Staying on the subject of feedback, we also felt compelled to add a 180º polarity reverse switch on one channel. In the early days, a 'phase reverse' was primarily used to compensate for pre-AES standard gear where pins 2 and 3 would be inconsistent. Reversing these pins brought old gear into phase with newer gear – assuring proper phase coherence throughout. However, in recent years, engineers have come to appreciate the benefit of reversing the phase of a signal when fighting feedback on stage. When two signals combine – say from a wedge monitor and the PA system – these can cause frequency bumps which can accentuate feedback depending on where the artist is standing on stage. Reversing the polarity can actually move the feedback problem out of the way, without having to revert to dramatic EQ'ing in order to carve out problem frequencies.

Reversing the polarity on one side of a stereo source can also lead to interesting effects such as a wider stereo field. This trick is often used when combining a mic with a direct source.

Power Management

We then added a prerequisite ground lift switch. A ground lift switch is used to disconnect the audio ground between the send and receive pieces of equipment. This helps eliminate buzz and hum caused by so-called ground loops that are created when the electrical ground and audio ground are at odds.
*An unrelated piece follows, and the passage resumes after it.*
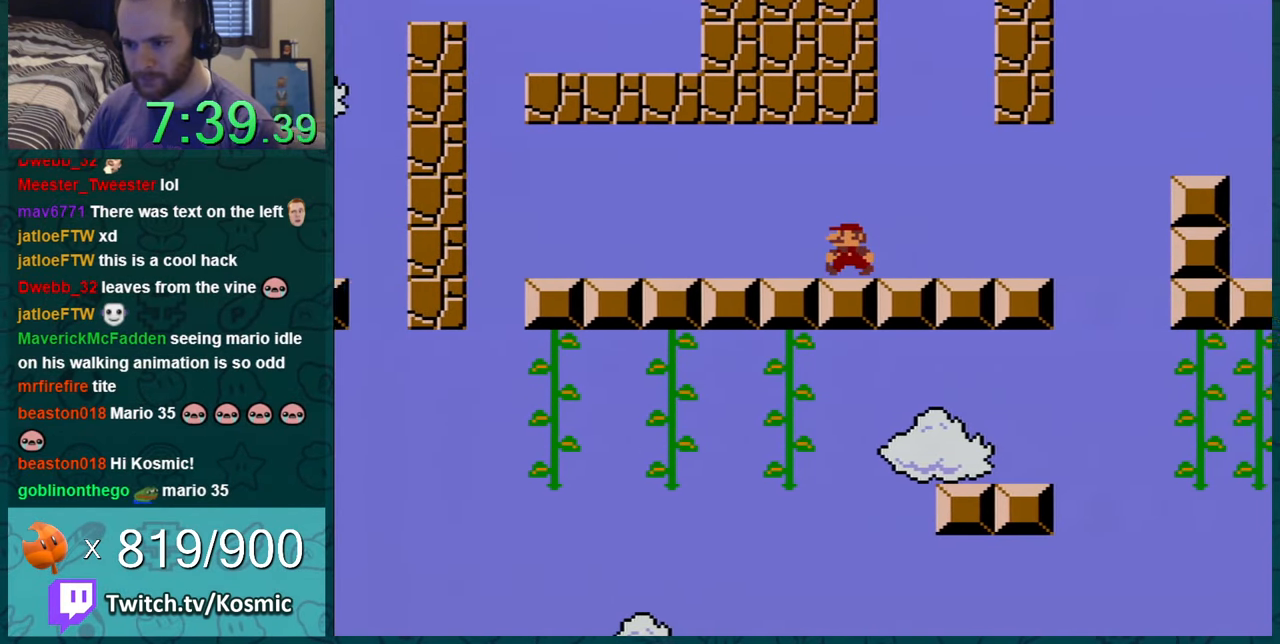
{"buttons": ["Y", "DPAD_LEFT"], "events": []}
With a passive direct box, lifting the ground is easy: you merely lift pin-1 at the XLR. But with an active direct box, when you lift pin-1, you also disconnect the 48V phantom power.

As a workaround, most direct box manufacturers employ a 9V battery as a substitute for the 48 volts. Although this does work, it introduces a host of other concerns. First, when the battery power runs low, distortion increases ten-fold. Second, if the battery goes dead half-way through a performance, the artist looks like an idiot on stage and the stage tech is now looking for a new job. One should also consider the environmental side of using batteries and throwing them out. Not really a great option.

The J48 Stereo employs the same powering system as the original J48. This features an internal switching supply that converts the 48 volt phantom DC current to AC and back, passing the supply current through a transformer, which essentially isolates the input from the output. This eliminates a direct power connection and enables us to lift the ground inside the power supply using a clever circuit– effectively disconnecting the audio ground. You get the benefit of an active circuit without the hum, buzz or dead battery!

Today, the Radial J48 holds the position of the most specified direct box in professional touring. There is no doubt that the J48 Stereo will be a welcome addition in years to come.